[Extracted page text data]
^^^^^^^^^^^^^^^^

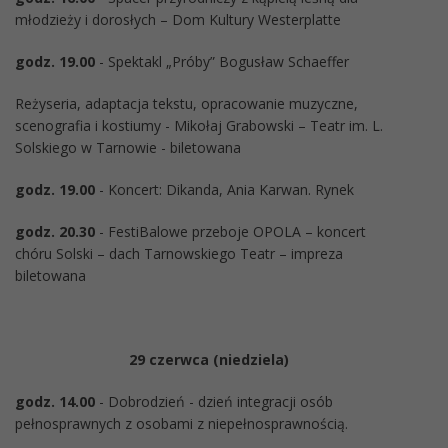
młodzieży i dorosłych – Dom Kultury Westerplatte
godz. 19.00
- Spektakl „Próby” Bogusław Schaeffer
Reżyseria, adaptacja tekstu, opracowanie muzyczne,
scenografia i kostiumy - Mikołaj Grabowski – Teatr im. L.
Solskiego w Tarnowie - biletowana
godz. 19.00
- Koncert: Dikanda, Ania Karwan. Rynek
godz. 20.30
- FestiBalowe przeboje OPOLA – koncert
chóru Solski – dach Tarnowskiego Teatr – impreza
biletowana
29 czerwca (niedziela)
godz. 14.00
- Dobrodzień - dzień integracji osób
pełnosprawnych z osobami z niepełnosprawnością.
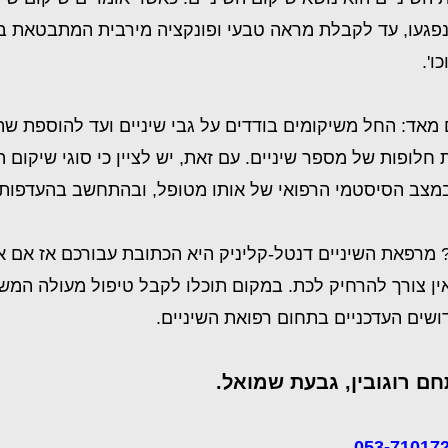
 שנפגעו, עד לקבלת מראה טבעי ופונקציה מירבית המתבטאת ב
ו'.
מאד: החל משיקומים בודדים על גבי שיניים ועד להוספת שת
 חלופות של מספר שיניים. עם זאת, יש לציין כי סוגי שיקום
במצב הסיסטמי הרפואי של אותו מטופל, ובהתחשב בהעדפות
 מרפאת השיניים דנטל-קליניק היא הכתובת עבורכם אז אם את
 אין צורך להרחיק לכת. במקום תוכלו לקבל טיפול מעולה המ
ושים העדכניים בתחום רפואת השיניים.
053-71017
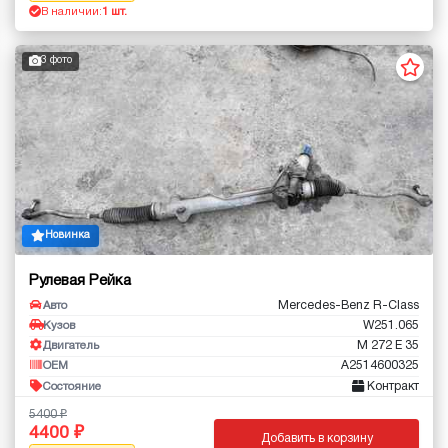
В наличии:
1 шт.
3 фото
Новинка
Рулевая Рейка
Mercedes-Benz R-Class
Авто
W251.065
Кузов
M 272 E 35
Двигатель
A2514600325
OEM
Контракт
Состояние
5400
4400
Добавить в корзину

^^^^^^^^^^^^^^^^

• **Your task**
When a line contains the string "Teatr", copy it from the records.

• **Result for this exercise**
scenografia i kostiumy - Mikołaj Grabowski – Teatr im. L.
chóru Solski – dach Tarnowskiego Teatr – impreza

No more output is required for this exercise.